JC: Qual è stato per te il momento più bello della tua carriera di musicista?


LT: Sono stati tanti, ma quello più gioioso e costruttivo è stato forse il giorno in cui abbiamo costituito il Mahanada Quartet. Ci conoscevamo appena, e un giorno di dicembre del 2002 ci siamo incontrati a Messina per il nostro primo concerto con il sassofonista Carmelo Coglitore, il flautista Carlo Nicita e il chitarrista Giancarlo Mazzù. Mi sembrava miracoloso trovare persone con cui poter condividere un approccio musicale così simile al mio. Legato si alla forma, ma soprattutto alla composizione spontanea. Abbiamo registrato insieme tre dischi e abbiamo tenuto concerti in Europa e Stati Uniti. Spero che potremo fare ancora fare tante cose insieme.



JC: Quali sono i musicisti con cui ami collaborare?


LT: Sono tanti e sarebbe ingiusto citarne alcuni invece di altri.

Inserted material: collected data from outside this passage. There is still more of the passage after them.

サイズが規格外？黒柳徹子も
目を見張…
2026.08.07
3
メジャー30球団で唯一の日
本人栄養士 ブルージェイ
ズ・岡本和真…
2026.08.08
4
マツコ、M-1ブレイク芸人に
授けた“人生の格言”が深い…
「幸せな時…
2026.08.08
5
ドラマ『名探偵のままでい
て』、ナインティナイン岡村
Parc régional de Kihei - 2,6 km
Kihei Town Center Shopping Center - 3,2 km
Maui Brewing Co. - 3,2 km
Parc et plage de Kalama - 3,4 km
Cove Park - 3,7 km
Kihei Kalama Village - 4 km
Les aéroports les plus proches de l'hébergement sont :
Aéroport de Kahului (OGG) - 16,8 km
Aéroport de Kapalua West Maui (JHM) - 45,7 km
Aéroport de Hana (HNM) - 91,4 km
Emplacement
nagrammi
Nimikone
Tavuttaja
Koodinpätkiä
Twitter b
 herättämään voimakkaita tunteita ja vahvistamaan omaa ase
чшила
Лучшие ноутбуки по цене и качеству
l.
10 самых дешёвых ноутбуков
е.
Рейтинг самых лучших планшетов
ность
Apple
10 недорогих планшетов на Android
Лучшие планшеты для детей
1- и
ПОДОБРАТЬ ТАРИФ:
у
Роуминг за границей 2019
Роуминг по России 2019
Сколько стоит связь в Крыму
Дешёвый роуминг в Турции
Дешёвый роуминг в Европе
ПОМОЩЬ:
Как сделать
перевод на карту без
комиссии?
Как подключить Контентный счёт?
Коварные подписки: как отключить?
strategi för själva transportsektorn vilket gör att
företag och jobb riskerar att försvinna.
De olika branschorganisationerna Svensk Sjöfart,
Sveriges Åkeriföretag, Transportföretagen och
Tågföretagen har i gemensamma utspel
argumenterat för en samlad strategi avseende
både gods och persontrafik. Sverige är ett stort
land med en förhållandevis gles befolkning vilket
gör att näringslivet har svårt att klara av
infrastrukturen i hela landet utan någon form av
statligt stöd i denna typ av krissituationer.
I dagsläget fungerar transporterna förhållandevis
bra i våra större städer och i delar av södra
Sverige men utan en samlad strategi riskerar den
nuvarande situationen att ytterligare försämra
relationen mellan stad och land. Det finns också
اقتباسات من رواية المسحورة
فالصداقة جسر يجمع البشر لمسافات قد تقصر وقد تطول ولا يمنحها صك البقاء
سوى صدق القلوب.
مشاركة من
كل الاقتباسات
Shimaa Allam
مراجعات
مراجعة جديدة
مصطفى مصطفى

JC: Almeno i più importanti?


LT: Come dicevo il Mahanada Quartet, composto oltre che da Mazzù, anche dai già citati Carmelo Coglitore e Carlo Nicita. Ma non potrei trascurare la ultra ventennale collaborazione con la vocalist Rosalba Lazzarotto. Inoltre, per me è estremamente importante la collaborazione con Giancarlo Mazzù con cui condivido in pieno l’approccio musicale estremamente sereno. Insieme abbiamo pubblicato ben sei album, abbiamo scritto le musiche di scena per almeno una decina di opere teatrali, e abbiamo suonato in Europa e USA. Aggiungo, infine, il batterista Filippo Bonaccorso insieme al quale coordiniamo a Messina da diversi anni Pannonica, una associazione spontanea di musicisti siciliani.



JC: Cosa stai progettando a livello musicale per l’immediato futuro?


LT: Ovviamente mi dedicherò alla promozione del nuovo disco D’Istante3 con Giancarlo e Blaise. Tengo tanto a questo disco, per la sua gestazione, per i grandi musicisti con cui ho avuto l’onore di collaborare e per la musica che contiene. Il disco esce in Italia il 14 settembre 2012, e in ottobre nel resto del mondo. Ma dal prossimo anno vorrei anche dedicarmi alla esecuzione dal vivo della musica tratta dal mio disco per piano solo At Home With Zindars, dedicato alla musica e al “mondo” di Earl Zindars, che ha ricevuto importanti riconoscimenti negli USA. Al momento sto valutando anche una proposta per una eventuale drammatizzazione del soggetto tratto dall’album.